Designers use storytelling to get insight into users, build empathy and reach them emotionally. Designers create personas to represent target users and add conflict to stories that reflect their user journeys and problems. Crafting stories, designers can better understand what users want from a solution.


Stories enable us to understand and remember in a way that a simple recitation of facts or a bulleted list of statistics simply doesn’t. This is because stories don’t just provide information, they are also a vehicle for emotions. We often consider stories entertainment because they make us laugh, cry, and scream—and it’s these emotional experiences that make stories resonate with us.

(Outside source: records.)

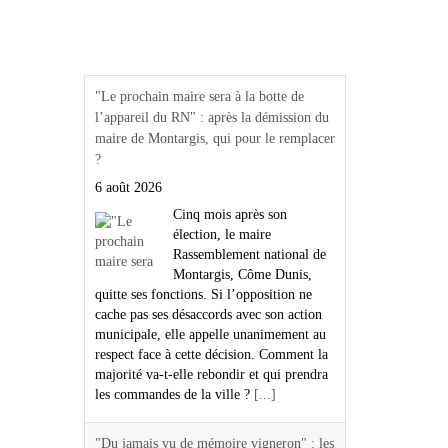
Actualités Région Centre
val de loire
"Le prochain maire sera à la botte de
l’appareil du RN" : après la démission du
maire de Montargis, qui pour le remplacer
?
6 août 2026
Cinq mois après son
élection, le maire
Rassemblement national de
Montargis, Côme Dunis,
quitte ses fonctions. Si l’opposition ne
cache pas ses désaccords avec son action
municipale, elle appelle unanimement au
respect face à cette décision. Comment la
majorité va-t-elle rebondir et qui prendra
les commandes de la ville ?
[...]
"Du jamais vu de mémoire vigneron" : les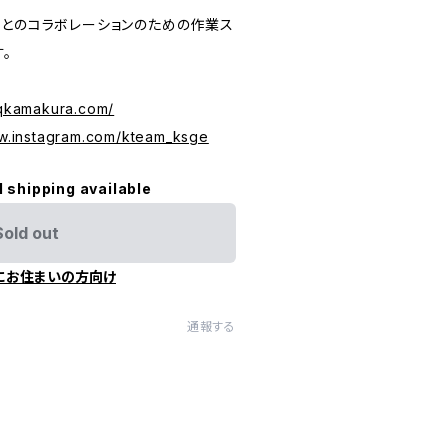
人とのコラボレーションのための作業ス
。
hqkamakura.com/
ww.instagram.com/kteam_ksge
l shipping available
Sold out
にお住まいの方向け
通報する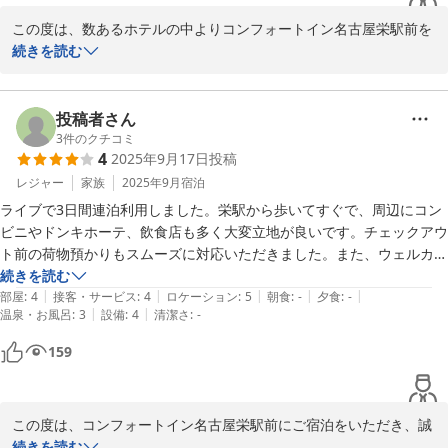
今後も快適なご滞在を提供できるよう、スタッフ一丸となって、よ
り良いホテルづくりに尽力してまいります。

この度は、数あるホテルの中よりコンフォートイン名古屋栄駅前を
お客様のまたのご来館を、スタッフ一同お待ち申し上げておりま
お選びいただき、誠にありがとうございます。

続きを読む
す。
また、お忙しい中ご投稿をいただきまして、心より御礼申し上げま
す。

2025-09-25
投稿者さん
当館でのご滞在にご満足いただけましたことを大変嬉しく存じま
3
件のクチコミ
4
2025年9月17日
投稿
す。

お客様の旅が実りあるものとなりますよう、スタッフ一同明るい笑
レジャー
家族
2025年9月
宿泊
顔で気配りある対応を心がけ、皆様のご滞在を全力でサポートして
ライブで3日間連泊利用しました。栄駅から歩いてすぐで、周辺にコン
おります。

ビニやドンキホーテ、飲食店も多く大変立地が良いです。チェックアウ
ト前の荷物預かりもスムーズに対応いただきました。また、ウェルカム
また、充電ケーブルの件につきましての貴重なご意見ありがとうご
ドリンクや朝にスムージーがあるのも大変有難いです。スムージーすご
続きを読む
ざいます。

|
|
|
|
|
く美味しかったです！部屋もコンパクトながら綺麗で居心地が良く、イ
部屋
:
4
接客・サービス
:
4
ロケーション
:
5
朝食
:
-
夕食
:
-
現在はフロントにて充電ケーブルの貸し出しを行っております。

|
|
温泉・お風呂
:
3
設備
:
4
清潔さ
:
-
ンテリアもオシャレで明るく快適でした。個人的にエアコンの効きがよ
くこの季節にはありがたかったです。スタッフの方のサービスも過不足
159
室内用スリッパの交換でございますが、当ホテルではエコの観点か
なく理想の滞在になりました。オススメです！
ら連泊中のスリッパの交換は行っておりませんが、もしご希望がご
ざいましたらフロントにて対応させていただいております。

お気軽にお声掛けくださいませ。

この度は、コンフォートイン名古屋栄駅前にご宿泊をいただき、誠
にありがとうございました。

続きを読む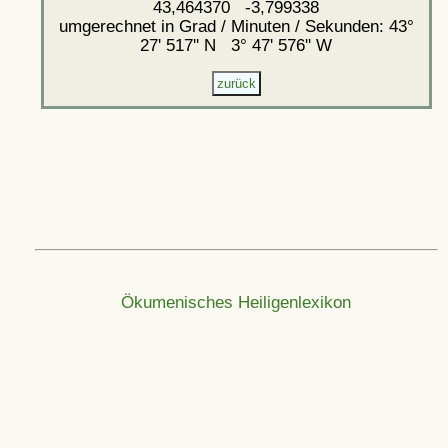
43,464370 -3,799338
umgerechnet in Grad / Minuten / Sekunden: 43°
27' 517'' N 3° 47' 576'' W
Ökumenisches Heiligenlexikon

This is extremely valuable in UX design, where our goal is to create the best possible experience for a user. Successful user experiences often evoke emotional responses, whether it’s a smile of delight or just the relief of finishing a task efficiently.


According to psychologist and UX strategist, Susan Weinschenk, stories engage the visual and auditory areas of the brain along with many others, which means when you listen to a story, your brain is active and engaged. This brain activity sustains your attention, makes the experience more enjoyable, causes you to develop a deeper understanding of the information communicated, and enhances your memory of it.

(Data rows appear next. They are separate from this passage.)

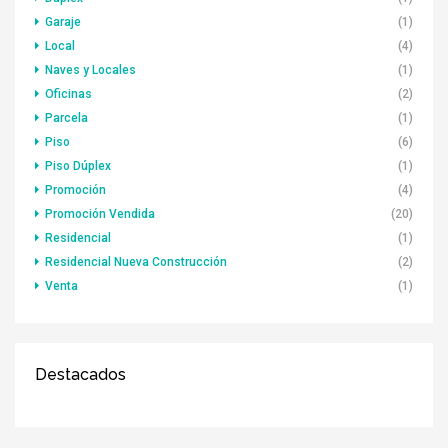
Garaje
(1)
Local
(4)
Naves y Locales
(1)
Oficinas
(2)
Parcela
(1)
Piso
(6)
Piso Dúplex
(1)
Promoción
(4)
Promoción Vendida
(20)
Residencial
(1)
Residencial Nueva Construcción
(2)
Venta
(1)
Destacados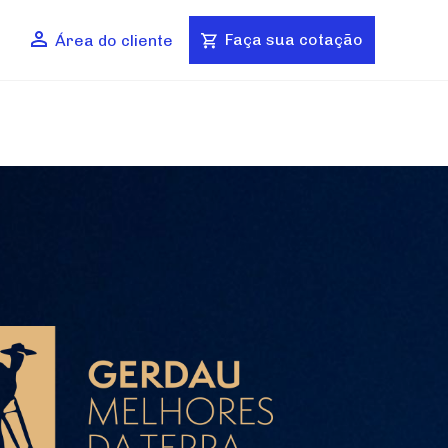
Faça sua cotação
Área do cliente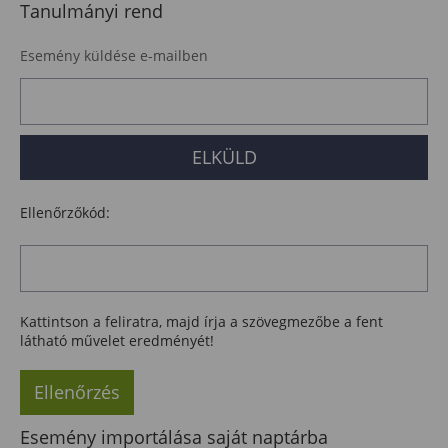
Tanulmányi rend
Esemény küldése e-mailben
Ellenőrzőkód:
Kattintson a feliratra, majd írja a szövegmezőbe a fent
látható művelet eredményét!
Ellenőrzés
Esemény importálása saját naptárba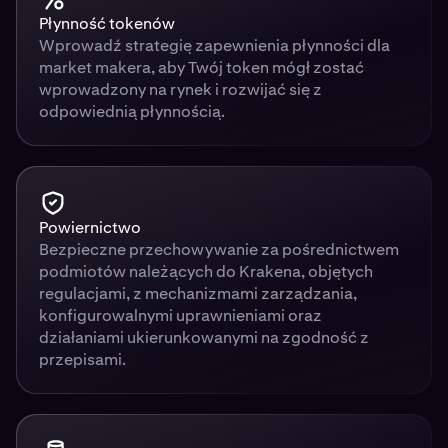
Płynność tokenów
Wprowadź strategię zapewnienia płynności dla
market makera, aby Twój token mógł zostać
wprowadzony na rynek i rozwijać się z
odpowiednią płynnością.
Powiernictwo
Bezpieczne przechowywanie za pośrednictwem
podmiotów należących do Krakena, objętych
regulacjami, z mechanizmami zarządzania,
konfigurowalnymi uprawnieniami oraz
działaniami ukierunkowanymi na zgodność z
przepisami.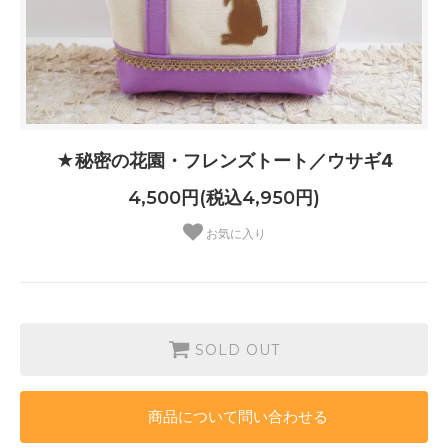
★秘密の花園・フレンズトート／ウサギ4
4,500円(税込4,950円)
お気に入り
SOLD OUT
商品について問い合わせる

How to Reach Users through Stories

You can use storytelling in your design process to present your user research results in an engaging way and create empathy with your target users. This will help you steer the design process and keep it user-centric. Here’s what you can do:


1. Define your target users with personas – to envision users’ likely experiences and gain empathic insights. Personas are based on user research but tell a story about your insights. An example persona might be “Rick”, a 47-year-old manager struggling with his work–family-life balance. He even works on his train commutes. Feeling drained, he wants better control of his life.


2. Create a plot, with conflict – to make the personas heroes and envision how they can overcome specific problems using your design. Make this a mapped-out journey or storyboard with each persona’s aim/s clearly defined. E.g.:

  • Rick discovers your (yet-to-be-designed) time-management app online. He downloads it and completes your questionnaire about work commitments, family, outgoings, etc.

  • He starts using your app, letting it collect data from his phone and fitness tracker about time on various tasks/activities, stress levels, alertness, etc.

  • After a week, your app charts his tasks and activities, including sleep, heart-rate data, etc.

  • Tapping a phone tab, Rick sees time-management suggestions on how to become more productive, well-rested, etc.

  • He has the option to continue or suspend monitoring (e.g., if on holiday/vacation).


3. Give your design the supporting role – show it improving your persona’s/user’s life and how easy it is to use. For example, consider how many steps Rick needs to use your app and if voice-controlled devices at home might influence its suggestions.


4. Work with the setting –When and where users use your design is vital for building empathy. For Rick, it’s the home, train and workplace. But what about (e.g.) busy professionals working from home?


5. Tailor the look/feel – Your design’s appearance is vital regardless of its functional benefits, so design the most appropriate (e.g.) layout, colors, typography. For example, Rick prioritizes an at-a-glance, easy-to-use design, but soothing colors would complement larger fonts, etc.


Always Consider

  • The What – The user problem/s you define: E.g., They work too much overtime because of…? Budgeting problems at home?

  • The Who – The users themselves, envisioned through personas. This includes people who play influential roles in the main user’s/persona’s story. You can identify them using customer journey maps.

  • The How – Your story arc, with a beginning, middle and end. From introducing the player/s at the beginning, you build towards their biggest problems (which many factors can affect) and finish with the happy ending your design delivers.


Ultimately, your design should predict your target users’ actions at every level possible. Testing will help confirm how successful it is.